As the January transfer window beckons, Erik ten Hag sees an opportunity to fortify the squad.

However, the prerequisite is to create room within the team, and the club has taken strides in that direction.

Enter Donny van de Beek, whose Manchester United stint has been far from satisfactory. The £40 million acquisition from Ajax in 2020 under then-manager Ole Gunnar Solskjaer has yielded limited returns.

With a mere 62 appearances across all competitions, including just six starts in the Premier League, Van de Beek’s contributions amount to a modest two goals and two assists.

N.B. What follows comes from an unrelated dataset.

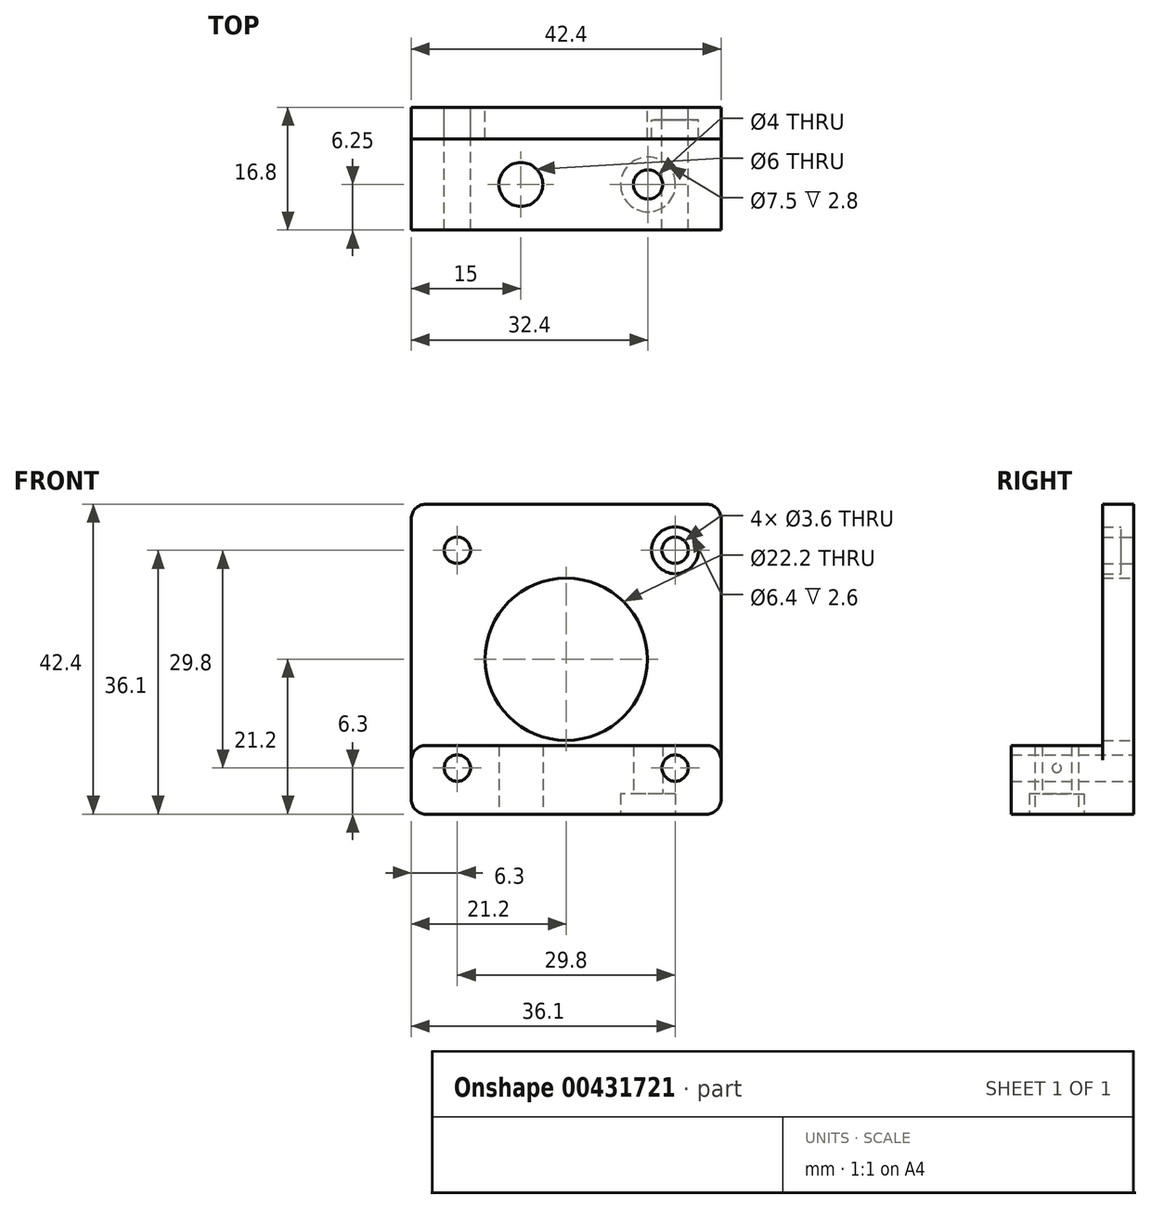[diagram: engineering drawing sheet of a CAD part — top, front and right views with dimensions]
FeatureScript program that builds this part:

The Dutch midfielder’s struggles led him to a loan spell at Everton during the second half of the 2021/22 season.

Now, as his contract edges toward expiration in the summer of 2025, another temporary exit is imminent.

The latest development, confirmed by Fabrizio Romano, reveals that Van de Beek’s six-month loan to Bundesliga outfit Eintracht Frankfurt is finalized.

Having passed a medical, the player awaits official paperwork exchange.

While eligible to join Frankfurt in the Europa Conference League play-off round from January 1, his debut is slated for January 13, post the German winter break against RB Leipzig.

Although Van de Beek’s official departure from Manchester United may not be imminent, the prospects of a revival seem dim.

Even the reunion with his former manager, Erik ten Hag, in 2022 failed to spark any improvement.

Once a linchpin in Ajax’s remarkable 2018/19 season, contributing 30 goal involvements in 57 appearances, Van de Beek’s trajectory has sharply declined.

The midfielder’s meager two minutes in the Premier League this season underscore his marginalized status.

His absence from Ten Hag’s Champions League squad further exacerbated the situation, leading to reported dissatisfaction and a desire to leave.

As the pieces fall into place for Van de Beek’s move to Eintracht Frankfurt, it appears to be a mutually beneficial decision.

For all parties involved, a fresh start elsewhere seems the most promising course of action.